My point was simply that both the immoral and moral can be rationalized, so reason is not in itself moral, but is rather a tool of cognition - of course humans use reason to reason, there isn't another way to put ideas into words, but since reasonable people can be immoral, I feel there must be more to it. Since animals can help each other amorally, I think there must be more to it.
Because morality can be reasoned out. Even a sociopath recognizes the benefits of cooperating with a group and seeking the group's advantage over his own.
they see their own collectivism as unreasonable.
We all want to live in an orderly society afterall. Moral behavior enables this to happen. We aren't thrown into a herd of bickering and fighting malcontents all trying to do whatever they want all the time. Nobody wants that, not even a sociopath.

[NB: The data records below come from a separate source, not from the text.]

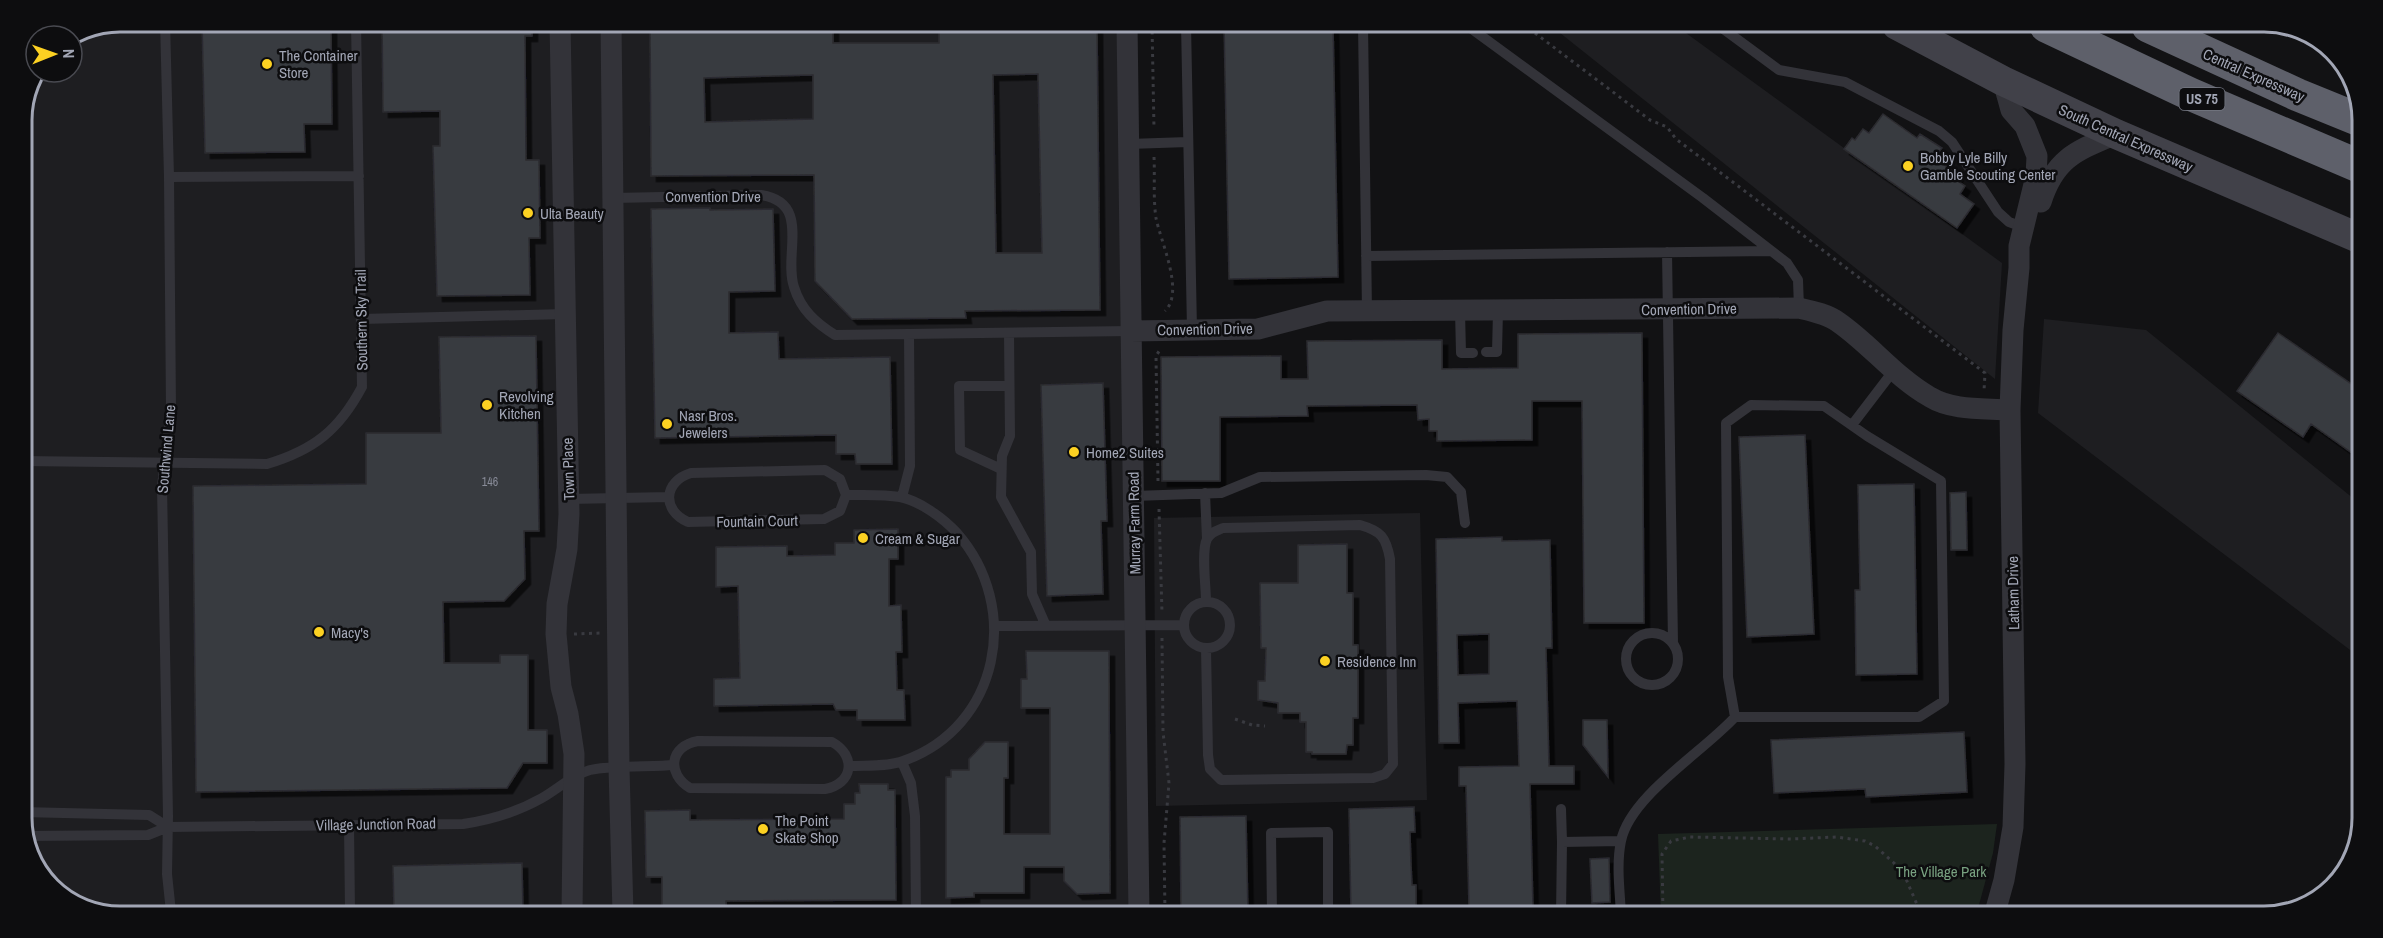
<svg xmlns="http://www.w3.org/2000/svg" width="2383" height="938" font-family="'Archivo Narrow',sans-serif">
<defs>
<filter id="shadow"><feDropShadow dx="5.5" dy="5.5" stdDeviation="0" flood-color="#0009"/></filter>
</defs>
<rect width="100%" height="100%" fill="#121214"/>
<path fill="#1e1e21" d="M119 21 1120 23 1132 914 87 912 41 879 21 826V113L40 72H72V40Z
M1550 25H1675L2002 263 1995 379Z
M2044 319 2146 330 2359 503 2358 656 2038 413Z
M1420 513 1427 800 1156 806 1154 518Z"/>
<path fill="#1c241e" d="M1997 824 1993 853 1976 916H1661L1658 834Z"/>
<path fill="#393a3f" stroke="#2c2c30" stroke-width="1.5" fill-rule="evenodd" filter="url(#shadow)" d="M202 22H331L332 124H304L305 152 205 153Z
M382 22H532V36H525L526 160H539L540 238H529L530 295 437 296 433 146H440V111L383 112Z
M833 23V43H939V23H1097L1100 310 965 311 966 318 852 319 815 281 814 175 651 176 650 25ZM1038 74 1042 253H996L993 75ZM813 75V119L705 122 704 78Z
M1224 24H1333L1338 277 1229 279Z
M1883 114 1917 138 1920 134 1942 148 1935 158 1958 175 1955 179 1965 186 1960 194 1974 204 1957 228 1844 149 1852 138 1855 140 1863 129 1869 133Z
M710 208V210L773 209 775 291 729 292V333L778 332 779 359 890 357 892 464H856L855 454H836V435L655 438 651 209Z
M1642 333 1644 623H1584L1582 401H1532V440L1437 441V431H1429V419L1418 420 1417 405 1307 406 1308 416 1220 417V481H1162L1161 357 1281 356V379H1308L1307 341 1442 340V369L1518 368V334Z
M2278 333 2360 390 2359 458 2311 424 2303 437 2237 391Z
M536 336 539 531H524L525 579 504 601 443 602 444 663H500V655H528V730H547V763H523L507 788 196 792 193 486 366 484V433H441L439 337Z
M1103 383 1107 521H1101L1103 594 1047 596 1041 385Z
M1805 435 1814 634 1747 637 1739 437Z
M1914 484 1917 674 1856 675 1855 590H1860L1858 485Z
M1966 492 1967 550H1951L1950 493Z
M898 529V559H889V606L901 605 902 652H896L897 690H904L905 720H857V710H836L833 704 714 706V679L740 678 738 586 716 587V547L787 546V556L835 555V543H854V530Z
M1502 537V541L1550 540 1552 648H1546L1549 766H1574V784H1530L1533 908 1469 909 1466 786H1459V767L1519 766 1517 701 1458 703 1459 743H1439L1436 539ZM1489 634V674L1458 675 1457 635Z
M1347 544V593H1353V645H1358V718H1353V745H1347L1346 754H1312V752H1306V722H1300V713H1278V703L1258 700V681H1265L1266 648H1261L1260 583H1298V545Z
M1026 651H1109L1110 893 1077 894 1064 881V867H1024V893H974V897L946 898V777H951V770H969V759L985 742H1008V778H1004V834H1050V708H1021V679H1027Z
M1583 720H1607L1608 777 1583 745Z
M1964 732 1967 792 1866 797 1865 789 1774 793 1771 740Z
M859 784H888V790H895L896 900 726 901V913H662V877H646L645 811 690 810V820L844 819V804H855V793H860Z
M1414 807 1415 832H1410L1411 864 1412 885H1416V914L1351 915 1349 809Z
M1246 816 1248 915 1181 914 1180 817Z
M1609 858 1610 902 1592 903 1590 859Z
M522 863 523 913 394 912 393 866Z"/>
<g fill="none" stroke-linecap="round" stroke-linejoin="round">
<path stroke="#393a40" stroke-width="3" stroke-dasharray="3 4.5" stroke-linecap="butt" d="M1152 24 1154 129
M1523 24 1650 120 1667 127 1676 139 1985 373 1984 391
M1154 157C1155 177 1153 198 1156 218 1160 240 1185 292 1165 311
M1158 481 1156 356 1161 348
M1159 509 1162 613
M574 634 600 633
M1162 638 1163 732 1169 783 1164 843 1165 914
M1235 719 1252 725 1265 726
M1663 916 1662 854 1671 841 1690 837 1791 839 1836 837 1865 841 1875 846 1894 863 1906 879 1922 916"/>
<path stroke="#333339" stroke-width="10" d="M165 21 169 177 171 409 162 486 168 816 167 874 171 912
M1186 24 1192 330
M1363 24 1367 312
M1465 24 1703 198 1787 263 1798 280 1799 308
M1718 25 1779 70 1845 82 1939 131 1952 142 1998 212 2009 222 2023 227
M1129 144 1188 142
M169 177 359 176
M613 198 761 195C812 203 783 254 794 287 801 310 816 323 835 335L1131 331
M1667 252 1673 643
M1366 256 1770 251
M1460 311 1461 353H1473
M361 319 565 314
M1009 333 1010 436 1002 456 1001 497 1031 552 1032 594 1046 626
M1486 352H1497L1498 311
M1852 425 1894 370
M21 461 267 464C314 450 339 430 362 387L356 22
M1001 469 960 450 959 386H1009
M825 470 840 479 846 495 840 511 824 519 688 522C661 510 664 481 691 473Z
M1205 493 1207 539
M846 495C863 495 883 494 900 497 920 501 943 518 957 533 1022 607 1000 727 903 761 887 767 866 765 849 766
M1134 496 1221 493 1260 477 1426 475 1447 477 1461 492 1465 523
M902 497 910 466 909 334
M569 499 669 497
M1206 601C1206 586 1201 551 1207 539 1211 532 1216 531 1223 528L1360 525C1381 531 1386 537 1390 559L1393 764 1385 774 1373 778 1221 780 1210 769 1208 755 1206 648
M1184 625a23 23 0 1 1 46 0a23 23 0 1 1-46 0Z
M995 626 1184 625
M1626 659a26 26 0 1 1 52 0a26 26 0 1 1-52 0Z
M698 741 832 742C857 756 853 784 825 789L690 788C666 773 670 746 698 741Z
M902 762 911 783 915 816 916 914
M1561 809 1562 842
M21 812 149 815 168 827
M349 825 350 912
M25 836 148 835 168 827 463 824C491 820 517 812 542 798 558 789 572 775 590 770 611 765 651 767 674 765
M1272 915 1271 833 1328 832V915
M1561 915 1562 842 1621 841
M1621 915C1620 892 1616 865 1621 841 1630 796 1703 752 1735 717L1728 677 1726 423 1751 405 1824 406 1867 436 1941 481 1944 701 1919 717H1735"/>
<path stroke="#333339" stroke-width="21" d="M560 22 569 514 567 549 557 604 556 634 561 687 568 714 574 754 572 913
M611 22 619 768 623 913
M1127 23 1139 914
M2041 202C2055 158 2076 151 2116 134
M1131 331 1258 329 1327 311 1799 308C1812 311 1827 314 1838 322 1870 344 1895 377 1930 397 1953 411 1984 408 2010 410
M1994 916 2004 880 2013 827 2015 764 2010 410 2013 330 2019 268V246L2036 176 2037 156 2025 126 2011 110 2003 81"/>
<path stroke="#414149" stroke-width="30" d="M1897 25 2003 81 2116 134 2361 239"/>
<path stroke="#5e606a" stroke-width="33" d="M2046 26 2190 94 2361 167
M2148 26 2298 95 2362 121"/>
</g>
<g fill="#fcd122" stroke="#0d0d0f" stroke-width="2">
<circle cx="267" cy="64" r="6"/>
<circle cx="1908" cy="166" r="6"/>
<circle cx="528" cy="213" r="6"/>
<circle cx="487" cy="405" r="6"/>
<circle cx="667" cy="424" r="6"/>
<circle cx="1074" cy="452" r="6"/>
<circle cx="863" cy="538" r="6"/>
<circle cx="319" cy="632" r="6"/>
<circle cx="1325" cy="661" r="6"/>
<circle cx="763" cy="829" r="6"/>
</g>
<g text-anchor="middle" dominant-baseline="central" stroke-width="5" stroke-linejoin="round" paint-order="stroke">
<g font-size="12" fill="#888b98">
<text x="490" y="482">146</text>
</g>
<rect fill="#0d0d0f" stroke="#757883" stroke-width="1.5" x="2179.5" y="88" width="45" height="22" rx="4.5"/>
<g font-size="14" font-weight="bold" fill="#a2a6b5">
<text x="2202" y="99">US 75</text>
</g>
<g font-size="15" fill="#a2a6b5" stroke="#0d0d0f" text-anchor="start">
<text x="279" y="55">The Container<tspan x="279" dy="17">Store</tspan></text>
<text x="1920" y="157">Bobby Lyle Billy<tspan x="1920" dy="17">Gamble Scouting Center</tspan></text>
<text x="540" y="213">Ulta Beauty</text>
<text x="499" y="396">Revolving<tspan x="499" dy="17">Kitchen</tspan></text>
<text x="679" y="415">Nasr Bros.<tspan x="679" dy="17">Jewelers</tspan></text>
<text x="1086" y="452">Home2 Suites</text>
<text x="875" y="538">Cream &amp; Sugar</text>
<text x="331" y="632">Macy's</text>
<text x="1337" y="661">Residence Inn</text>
<text x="775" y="820">The Point<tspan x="775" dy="17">Skate Shop</tspan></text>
</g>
<g font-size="15" fill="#a2a6b5" stroke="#0d0d0f">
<text transform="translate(2254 75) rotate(24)">Central Expressway</text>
<text transform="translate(2126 138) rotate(24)">South Central Expressway</text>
<text x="713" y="196">Convention Drive</text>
<text transform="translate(1689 309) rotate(-1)">Convention Drive</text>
<text transform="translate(361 320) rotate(-91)">Southern Sky Trail</text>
<text transform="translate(1205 329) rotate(-1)">Convention Drive</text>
<text transform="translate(166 449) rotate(-85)">Southwind Lane</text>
<text transform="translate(568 469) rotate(-92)">Town Place</text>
<text transform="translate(757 521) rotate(-1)">Fountain Court</text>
<text transform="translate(1134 523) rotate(-91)">Murray Farm Road</text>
<text transform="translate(2013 593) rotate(-91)">Latham Drive</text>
<text transform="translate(376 824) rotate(-1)">Village Junction Road</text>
</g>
<g font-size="15" fill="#78a180" stroke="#0d0d0f">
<text x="1941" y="871">The Village Park</text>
</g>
</g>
<path d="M0 0H2383V938H0ZM120 32H2264A88 88 0 0 1 2352 120V818A88 88 0 0 1 2264 906H120A88 88 0 0 1 32 818V120A88 88 0 0 1 120 32Z" fill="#0d0d0f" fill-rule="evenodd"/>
<path fill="none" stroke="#a2a6b5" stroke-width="3" d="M120 32H2264A88 88 0 0 1 2352 120V818A88 88 0 0 1 2264 906H120A88 88 0 0 1 32 818V120A88 88 0 0 1 120 32Z"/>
<g transform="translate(54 54) rotate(89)"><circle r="28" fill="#0d0d0f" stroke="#494a51" stroke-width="1.5"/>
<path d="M0-4.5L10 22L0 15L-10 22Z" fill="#fcd122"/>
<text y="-9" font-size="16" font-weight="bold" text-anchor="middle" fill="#a2a6b5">N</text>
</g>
</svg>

actually the sociopath would see everyone else helping each other as desirable, and their taking advantage of that as desirable. I feel you are not helping with this incorrect projection of sociopath behavior.
You're going back to democratic theory again. Why shouldn't the will of the majority hold precedence in a society? That's just the nature of democracy. Can you justify the alternative--of the will of a few becoming the law of the land? I can't.
My point about democracy was that it makes sense, even as pure democracy (which is not my favorite version, along with the founding fathers), because it is a way to get things DONE, whereas moral relativism is a way to judge truth. Two different things. Relativistic behavior may just be a way for large societies to exist, that doesn't make the large society more moral than the hermit out in the desert who is still just as human. This relates to my point about talking about morality, versus my morality, or our morality. Is there a morality that applies to that guy and me as well? Maybe not. He doesn't have anyone to kill steal hurt. Is his lack of cooperation with society at large immoral? I don't think it is. Why is mine immoral, if I help nobody the way he helps nobody?
We do the same thing with reason and truth. We don't say there are a set of objective absolute reasons or truths.
Many of us do. Everyone who isn't a relativist has to in some way say that. If you just say the group decides, it is just a collective relativism.
Yet we DO say there is the human capacity to arrive at the reasonable and the truthful.
Same with morality. No absolute truths in this area either. Yet a common sense of what is truly moral given the situation and the person making the decision.
I just want to know in what way you disagree with the idea that people agree on what is moral and after some percentage of people agree that thing IS moral?
How do you decide what is ok then? There must be SOME rationale for why you choose one behavior or another. What else could it be but your own reasoning?
my point is that I can decide what is right, without imagining that it becomes right by me saying so.